In conversations surrounding gun control in the US, the Second Amendment to the Constitution is often brought up as proof that the Founding Fathers wanted US citizens to have the right to bear arms – of all kinds, in the minds of some – but what kind of weapons were they talking about when they wrote it?
America was a wildly different place in 1791, when the Bill of Rights was added to the Constitution. There were no police stations; skirmishes with Native Americans were commonplace; and the colonists had just defeated the British Army in the Revolutionary War.
Because of this, firearms were a huge part of everyday life – from hunting down dinner to forming one of the many citizen soldier militia groups that kept the peace in the newly formed country. Even dueling with pistols had its place in society.
So what guns existed when the Second Amendment was written, and how has weapon technology and history changed the meaning of what constitutes "arms?" The guns from the past look and function much differently than the weapons of today; they would be unrecognizable to the folks who founded the United States.
When The Second Amendment Was Written, There Was No Such Thing As A Standing Army – Or Grocery Store
In 1790s America, we were still just starting out – the population of the whole country was only 3.9 million, which is closer to the population of Los Angeles alone than it is to the entire nation nowadays. To top if off, there was still a very clear and present threat of danger after the Revolutionary War had ended.
Native American tribes were known to attack settlements (and vice versa), and since there was no police force or army, there were times when the law needed to be taken into the hands of the citizens. There were also no grocery stores – the colonists would have needed guns to hunt and feed themselves.
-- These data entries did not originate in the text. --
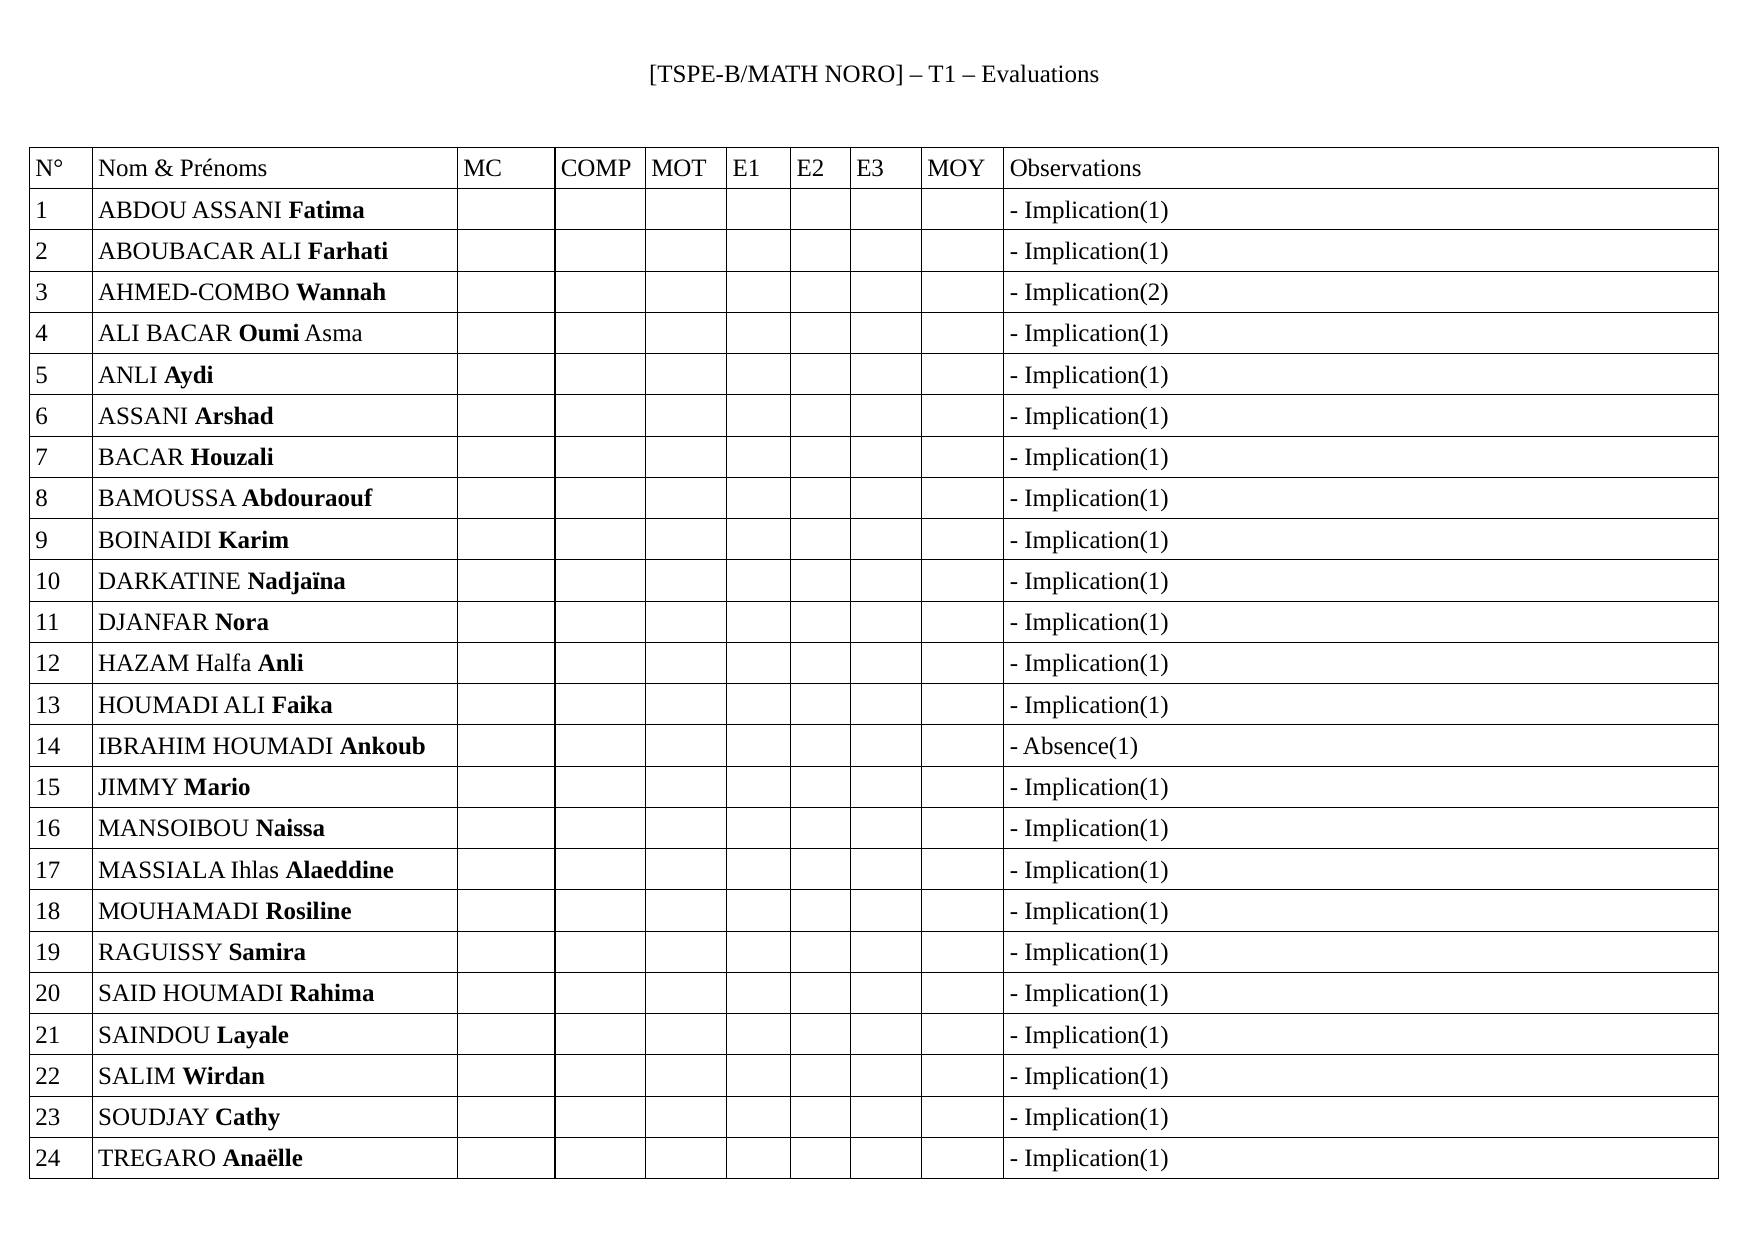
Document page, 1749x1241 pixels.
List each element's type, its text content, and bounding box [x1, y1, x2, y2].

table_cell 22 [30, 1055, 92, 1096]
table_cell [458, 272, 554, 312]
table_cell [922, 1055, 1003, 1096]
table_cell [851, 973, 921, 1013]
table_cell [458, 1014, 554, 1054]
table_header E2 [791, 148, 850, 188]
table_cell 3 [30, 272, 92, 312]
table_cell [556, 973, 645, 1013]
table_cell [556, 395, 645, 436]
table_cell [458, 602, 554, 642]
table_cell MANSOIBOU Naissa [93, 808, 457, 848]
table_cell [458, 230, 554, 271]
table_cell - Implication(1) [1004, 602, 1718, 642]
table_cell [791, 1138, 850, 1178]
table_cell - Implication(1) [1004, 1097, 1718, 1137]
table_header Nom & Prénoms [93, 148, 457, 188]
table_cell [851, 478, 921, 518]
table_cell [791, 932, 850, 972]
table_cell [556, 1097, 645, 1137]
table_cell 7 [30, 437, 92, 477]
table_cell [458, 890, 554, 931]
table_cell [922, 684, 1003, 724]
table_cell [791, 395, 850, 436]
table_cell [458, 478, 554, 518]
table_cell - Implication(1) [1004, 354, 1718, 394]
table_cell - Implication(1) [1004, 890, 1718, 931]
table_cell - Implication(1) [1004, 1014, 1718, 1054]
table_cell [851, 1097, 921, 1137]
table_cell - Implication(1) [1004, 973, 1718, 1013]
table_cell [791, 973, 850, 1013]
table_cell [458, 767, 554, 807]
table_cell - Implication(1) [1004, 932, 1718, 972]
table_cell [727, 932, 790, 972]
table_cell [556, 932, 645, 972]
table_cell [727, 808, 790, 848]
table_cell ABOUBACAR ALI Farhati [93, 230, 457, 271]
table_cell [851, 890, 921, 931]
table_cell - Implication(1) [1004, 313, 1718, 353]
table_cell ANLI Aydi [93, 354, 457, 394]
table_cell 16 [30, 808, 92, 848]
table_cell [922, 354, 1003, 394]
table_cell [791, 725, 850, 766]
table_cell [851, 684, 921, 724]
table_cell - Implication(1) [1004, 189, 1718, 229]
table_cell [556, 230, 645, 271]
table_cell [646, 1097, 726, 1137]
table_header E3 [851, 148, 921, 188]
table_cell [458, 1138, 554, 1178]
table_cell [727, 1014, 790, 1054]
table_cell [851, 272, 921, 312]
table_cell [851, 725, 921, 766]
table_cell [646, 849, 726, 889]
table_cell [458, 849, 554, 889]
table_cell [791, 890, 850, 931]
table_cell [646, 932, 726, 972]
table_cell [646, 684, 726, 724]
table_cell [556, 890, 645, 931]
table_cell [646, 602, 726, 642]
table_cell [646, 643, 726, 683]
table_header E1 [727, 148, 790, 188]
table_cell - Implication(1) [1004, 560, 1718, 601]
table_cell [922, 313, 1003, 353]
table_cell [458, 189, 554, 229]
table_cell MOUHAMADI Rosiline [93, 890, 457, 931]
table_cell [458, 973, 554, 1013]
table_cell 4 [30, 313, 92, 353]
table_cell 15 [30, 767, 92, 807]
table_cell - Implication(1) [1004, 437, 1718, 477]
table_cell 20 [30, 973, 92, 1013]
table_cell [851, 643, 921, 683]
table_cell - Implication(2) [1004, 272, 1718, 312]
table_cell [646, 1138, 726, 1178]
table_cell SAINDOU Layale [93, 1014, 457, 1054]
table_cell 10 [30, 560, 92, 601]
table_cell BOINAIDI Karim [93, 519, 457, 559]
table_cell [922, 437, 1003, 477]
table_cell 6 [30, 395, 92, 436]
table_cell RAGUISSY Samira [93, 932, 457, 972]
table_cell [791, 1097, 850, 1137]
table_cell [791, 684, 850, 724]
table_cell DARKATINE Nadjaïna [93, 560, 457, 601]
table_cell 12 [30, 643, 92, 683]
table_cell [851, 1014, 921, 1054]
table_cell [556, 313, 645, 353]
table_cell [458, 643, 554, 683]
table_cell [727, 725, 790, 766]
table_cell [791, 1014, 850, 1054]
table_cell [727, 478, 790, 518]
table_cell - Implication(1) [1004, 808, 1718, 848]
table_cell [922, 643, 1003, 683]
table_cell 14 [30, 725, 92, 766]
table_cell [922, 808, 1003, 848]
table_cell [646, 890, 726, 931]
table_cell - Implication(1) [1004, 230, 1718, 271]
table_cell HAZAM Halfa Anli [93, 643, 457, 683]
table_cell - Implication(1) [1004, 395, 1718, 436]
table_cell [458, 354, 554, 394]
table_cell [922, 602, 1003, 642]
table_cell 5 [30, 354, 92, 394]
table_cell [458, 932, 554, 972]
table_cell HOUMADI ALI Faika [93, 684, 457, 724]
table_cell [646, 519, 726, 559]
table_cell [556, 272, 645, 312]
table_cell [727, 767, 790, 807]
table_cell [791, 478, 850, 518]
table_cell [791, 849, 850, 889]
table_cell [791, 313, 850, 353]
table_cell [791, 1055, 850, 1096]
table_cell 21 [30, 1014, 92, 1054]
table_cell [727, 519, 790, 559]
table_cell [791, 767, 850, 807]
table_cell [646, 725, 726, 766]
table_cell 24 [30, 1138, 92, 1178]
table_cell [727, 189, 790, 229]
table_cell 13 [30, 684, 92, 724]
table_cell [646, 313, 726, 353]
table_cell - Implication(1) [1004, 767, 1718, 807]
table_cell [922, 1097, 1003, 1137]
table_cell [727, 1138, 790, 1178]
table_cell [458, 808, 554, 848]
table_cell [556, 849, 645, 889]
table_cell [922, 849, 1003, 889]
table_cell [458, 437, 554, 477]
table_cell [556, 1014, 645, 1054]
table_cell [922, 519, 1003, 559]
table_cell - Implication(1) [1004, 519, 1718, 559]
table_cell [727, 437, 790, 477]
table_cell AHMED-COMBO Wannah [93, 272, 457, 312]
table_cell [727, 849, 790, 889]
table_cell - Implication(1) [1004, 684, 1718, 724]
table_header Observations [1004, 148, 1718, 188]
table_cell [791, 808, 850, 848]
table_cell [458, 1055, 554, 1096]
table_cell [646, 973, 726, 1013]
table_cell DJANFAR Nora [93, 602, 457, 642]
table_cell [791, 354, 850, 394]
table_header MOT [646, 148, 726, 188]
table_cell [646, 1055, 726, 1096]
table_cell [791, 519, 850, 559]
table_cell 19 [30, 932, 92, 972]
table_cell [458, 395, 554, 436]
table_cell 18 [30, 890, 92, 931]
table_cell [922, 560, 1003, 601]
table_cell [922, 767, 1003, 807]
table_cell [727, 230, 790, 271]
table_cell [646, 560, 726, 601]
table_cell BAMOUSSA Abdouraouf [93, 478, 457, 518]
table_header MOY [922, 148, 1003, 188]
table_cell [851, 849, 921, 889]
table_cell - Implication(1) [1004, 478, 1718, 518]
table_cell [727, 973, 790, 1013]
table_cell - Absence(1) [1004, 725, 1718, 766]
table_cell IBRAHIM HOUMADI Ankoub [93, 725, 457, 766]
table_cell [556, 1138, 645, 1178]
table_cell [922, 973, 1003, 1013]
table_cell [922, 189, 1003, 229]
table_cell - Implication(1) [1004, 1138, 1718, 1178]
table_cell [556, 437, 645, 477]
table_cell [458, 313, 554, 353]
table_cell [646, 354, 726, 394]
table_cell [646, 395, 726, 436]
table_cell [646, 1014, 726, 1054]
table_cell ALI BACAR Oumi Asma [93, 313, 457, 353]
table_cell [791, 230, 850, 271]
table_cell - Implication(1) [1004, 849, 1718, 889]
table_cell [556, 354, 645, 394]
table_cell [922, 1014, 1003, 1054]
table_cell [851, 560, 921, 601]
table_cell [791, 272, 850, 312]
table_cell [556, 189, 645, 229]
table_cell [851, 1055, 921, 1096]
table_cell [556, 602, 645, 642]
table_cell [556, 684, 645, 724]
table_header MC [458, 148, 554, 188]
table_cell [922, 1138, 1003, 1178]
table_cell [727, 560, 790, 601]
table_cell [646, 189, 726, 229]
table_cell [556, 560, 645, 601]
table_cell [458, 725, 554, 766]
table_header N° [30, 148, 92, 188]
table_cell 1 [30, 189, 92, 229]
table_cell [851, 1138, 921, 1178]
table_cell SALIM Wirdan [93, 1055, 457, 1096]
table_cell [791, 602, 850, 642]
table_cell [922, 890, 1003, 931]
table_cell 23 [30, 1097, 92, 1137]
table_cell [556, 643, 645, 683]
table_cell [851, 519, 921, 559]
table_cell 11 [30, 602, 92, 642]
table_cell [851, 354, 921, 394]
table_cell [727, 602, 790, 642]
table_cell ASSANI Arshad [93, 395, 457, 436]
table_cell [646, 808, 726, 848]
table_cell [851, 189, 921, 229]
table_cell [727, 354, 790, 394]
table_cell [791, 189, 850, 229]
table_cell [556, 725, 645, 766]
table_cell [727, 1055, 790, 1096]
table_cell [922, 230, 1003, 271]
table_cell [791, 437, 850, 477]
table_cell SOUDJAY Cathy [93, 1097, 457, 1137]
table_cell [727, 643, 790, 683]
table_cell [727, 890, 790, 931]
table_cell [851, 808, 921, 848]
table_cell - Implication(1) [1004, 1055, 1718, 1096]
table_cell JIMMY Mario [93, 767, 457, 807]
table_cell [791, 560, 850, 601]
table_cell [851, 437, 921, 477]
table_cell ABDOU ASSANI Fatima [93, 189, 457, 229]
table_cell SAID HOUMADI Rahima [93, 973, 457, 1013]
table_cell [922, 725, 1003, 766]
table_cell [727, 684, 790, 724]
table_cell [851, 395, 921, 436]
table_cell [556, 519, 645, 559]
table_cell [458, 560, 554, 601]
table_cell [922, 478, 1003, 518]
table_cell [851, 313, 921, 353]
table_cell [646, 272, 726, 312]
table_cell [458, 684, 554, 724]
table_cell [851, 602, 921, 642]
table_cell [727, 1097, 790, 1137]
table_cell 17 [30, 849, 92, 889]
table_cell TREGARO Anaëlle [93, 1138, 457, 1178]
table_cell MASSIALA Ihlas Alaeddine [93, 849, 457, 889]
table_cell [851, 932, 921, 972]
table_cell BACAR Houzali [93, 437, 457, 477]
table_cell [851, 767, 921, 807]
table_cell 9 [30, 519, 92, 559]
table_header COMP [556, 148, 645, 188]
table_cell [851, 230, 921, 271]
table_cell [646, 437, 726, 477]
table_cell 8 [30, 478, 92, 518]
table_cell [727, 272, 790, 312]
table_cell [922, 395, 1003, 436]
table_cell - Implication(1) [1004, 643, 1718, 683]
table_cell [727, 313, 790, 353]
table_cell [556, 767, 645, 807]
table_cell [556, 808, 645, 848]
table_cell [791, 643, 850, 683]
table_cell [556, 478, 645, 518]
table_cell [556, 1055, 645, 1096]
table_cell [922, 932, 1003, 972]
table_cell [458, 519, 554, 559]
table_cell [727, 395, 790, 436]
table_cell [646, 230, 726, 271]
table_cell [646, 767, 726, 807]
table_cell [646, 478, 726, 518]
table_cell [458, 1097, 554, 1137]
table_cell [922, 272, 1003, 312]
table_cell 2 [30, 230, 92, 271]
Oh, and white people owned slaves, and they really didn't want to have an uprising they couldn't defeat. The right to bear arms covered protecting that, too.
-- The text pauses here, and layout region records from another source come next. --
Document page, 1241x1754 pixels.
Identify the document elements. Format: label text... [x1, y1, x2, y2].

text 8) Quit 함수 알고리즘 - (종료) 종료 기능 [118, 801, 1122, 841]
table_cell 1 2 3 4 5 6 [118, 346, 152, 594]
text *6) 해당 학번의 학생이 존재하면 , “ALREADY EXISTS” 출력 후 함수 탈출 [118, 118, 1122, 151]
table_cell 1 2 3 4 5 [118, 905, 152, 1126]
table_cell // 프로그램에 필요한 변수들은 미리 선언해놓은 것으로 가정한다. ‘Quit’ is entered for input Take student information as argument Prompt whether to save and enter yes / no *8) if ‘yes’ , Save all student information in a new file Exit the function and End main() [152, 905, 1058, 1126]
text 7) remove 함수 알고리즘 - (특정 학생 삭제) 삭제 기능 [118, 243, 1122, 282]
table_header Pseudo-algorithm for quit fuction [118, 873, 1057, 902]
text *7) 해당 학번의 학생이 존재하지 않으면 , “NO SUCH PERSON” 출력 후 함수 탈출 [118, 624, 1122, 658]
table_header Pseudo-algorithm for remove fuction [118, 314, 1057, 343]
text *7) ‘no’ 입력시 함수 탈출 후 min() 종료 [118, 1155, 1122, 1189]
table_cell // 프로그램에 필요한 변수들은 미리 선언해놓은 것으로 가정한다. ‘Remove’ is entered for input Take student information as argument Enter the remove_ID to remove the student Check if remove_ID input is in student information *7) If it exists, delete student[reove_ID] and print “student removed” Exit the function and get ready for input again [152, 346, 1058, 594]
They Had Muskets; We Have AR-15s – The Two Can Barely Be Compared
The types of guns available at that time were very different from the AR-15s and other semi- and fully-automatic weapons we see on the news these days. In 1791, common guns included muskets and flintlock pistols.
According to the Washington Post, a "Typical Revolutionary-era musket" had a one-round magazine capacity, and it could fire around three effective rounds per minute – in the hands of the most skilled wielder. It's maximum accuracy range had to be within 50 meters. Compare this to a "Typical modern-day AR-15," which has a magazine capacity of 30 rounds, has an effective fire of 45 rounds a minute, and an accuracy range of 550 meters.
These are vastly different weapons.
Firearms In 1791 Were Wildly Inaccurate
Besides only holding one round at a time, the guns of the 1790s had a very low level of accuracy and incredibly short ranges. Not only that either – muskets of the period, including the Brown Bess and Charleville, had no sights at all, aside from an affixed bayonet that one could look down while preparing to shoot.
"Normally, the shooter would look down the barrel and align his rear sight (the sight closest to his face) with the front sight and with the target. This cannot be done with the musket since there is no rear sight. Without a rear sight the shooter’s eyeball acts as the rear sight. That would not be a problem if the eyeball could always be placed exactly in the same place each time the musket was fired. But, it cannot be done."
On top of not having sights, muskets had smooth bore barrels, which made their projectiles less stable in flight than those fired from modern rifles.
Guns Could Shoot One Round At A Time, Up To 3 Or 4 Per Minute
The firearms at the time of the Revolution were loaded one round at a time, and the average rate of fire was three or four rounds per minute. The process of loading and reloading the gun involved adding gunpowder, using a ramrod to insert the bullet and make sure it was in place, and reattaching the ramrod before taking aim and firing the single bullet. The cartridge paper had to be shoved in after the ball in order to keep it from rolling out of the weapon.